**WHAT TO PRODUCE**
Extract, from the records beneath this instruction, each line that contains the word "Issaquah".

Stored items from a collection:
========

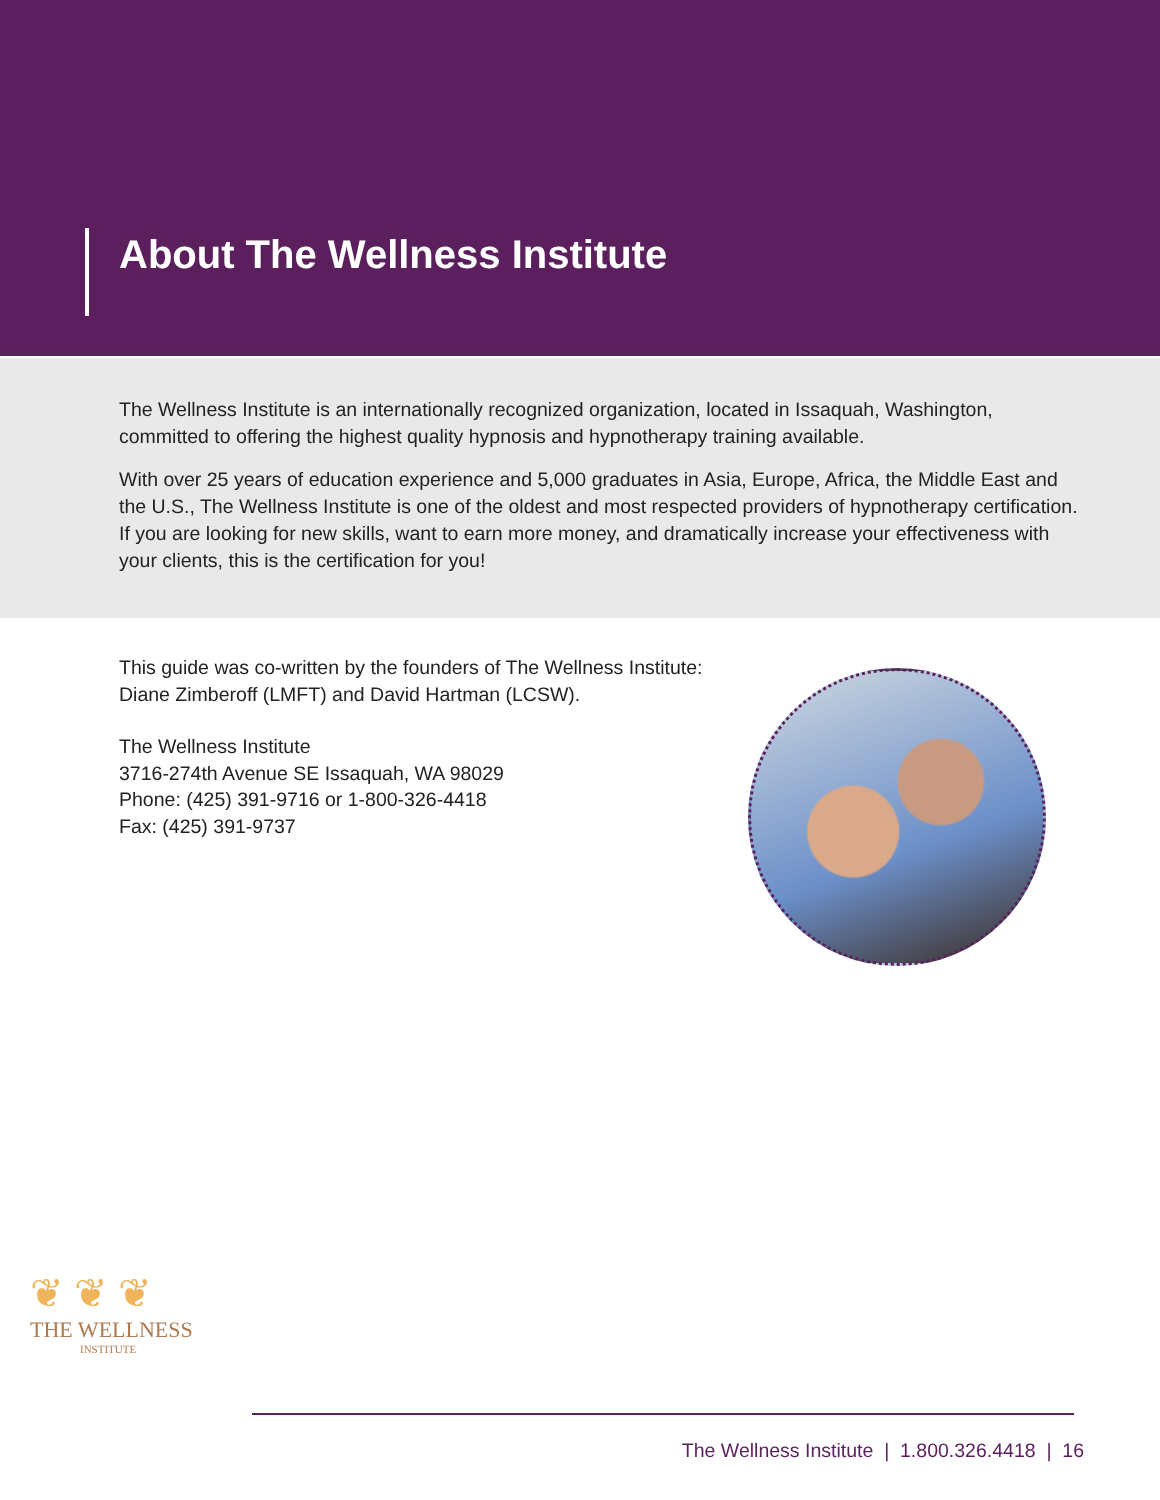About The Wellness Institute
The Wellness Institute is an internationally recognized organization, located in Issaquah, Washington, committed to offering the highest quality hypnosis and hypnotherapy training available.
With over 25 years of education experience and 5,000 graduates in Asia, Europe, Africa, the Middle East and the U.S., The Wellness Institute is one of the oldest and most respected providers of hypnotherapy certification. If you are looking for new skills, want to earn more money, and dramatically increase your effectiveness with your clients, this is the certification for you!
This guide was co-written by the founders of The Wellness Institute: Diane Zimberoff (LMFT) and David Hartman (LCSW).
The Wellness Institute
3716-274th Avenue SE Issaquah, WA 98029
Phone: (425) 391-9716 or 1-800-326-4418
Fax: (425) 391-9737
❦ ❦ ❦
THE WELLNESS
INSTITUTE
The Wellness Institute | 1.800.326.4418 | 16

========

**ANSWER BOX**
The Wellness Institute is an internationally recognized organization, located in Issaquah, Washington, committed to offering the highest quality hypnosis and hypnotherapy training available.
3716-274th Avenue SE Issaquah, WA 98029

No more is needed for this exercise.